Most movies about werewolves focus on the monster and not the person who turns into it. I say most because Twilight was about a whole lot more than just some cool werewolf howling at the moon. My Animal, the feature debut from Jacqueline Castel, changes that up a little and instead focuses on acceptance and the exploration of identity.
Heather (Bobbi Salcör Menuez) seems to be quite the outcast in her small town, which is currently covered in snow. She works at the local skating rink, where she maintains it, but that is not the only reason she goes there. She is also an aspiring goalie who spends her time training with her father, Henry (Stephen McHattie), and her two younger brothers. You could say that the rink is the center of her life, so it’s no surprise that she meets someone she wants to get to know there. That someone is Jonny (Amandla Stenberg). Soon, short conversations at the rink turn into hanging out with each other and Jonny’s friends. Heather doesn’t just want to be friends; she is attracted to Jonny. It just takes the right moment to let him know. That, though, is not the only secret Heather is keeping from Jonny, as she is someone you don’t want to be around by the light of the full moon. Henry and his wife Patti (Heidi von Palleske), have done their best to protect Heather, even going as far as locking her up on those full moon nights. You can only protect your kids for so long, and with emotions running a little high, things get a little hairy.
Written by Jae Matthews, My Animal is not so much about the words that are written but more about the look and sound of the film. This is a story about identity as Heather is dealing with everyone around her unwilling to accept her for who she is. The script, though, has limitations, and because of that, the characters, including Heather, never shine their brightest. Where My Animal is at its best is in its visuals and soundtrack, both of which seduce you into its world. The synthpop soundtrack by Augustus Muller is hypnotizing and, for me, really sets the mood while watching. When you add the cinematography by Bryn McCashin, who fills the screen with the color red, the atmosphere definitely sets right tone.

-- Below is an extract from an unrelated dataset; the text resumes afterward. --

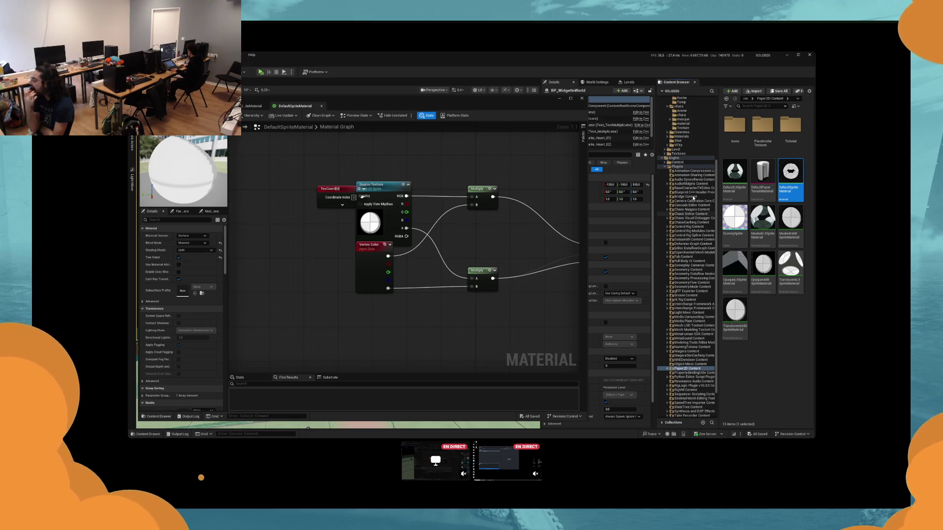
left_click(683, 123)
key("ctrl+v")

My Animal is not the kind of werewolf movie that is filled with violence and action; in fact, it is quite the opposite. The film focuses on heartbreak, and it is anchored by a good performance by Menuez, even if it is held back somewhat by the script’s lack of bite. Where the story might make you recoil a little, the atmospheric vibes courtesy of the music and overall vibes bring you back in. There is a true effort on the part of the filmmakers in My Animal, and while it has its snags, I still very much want to see what Castel does next.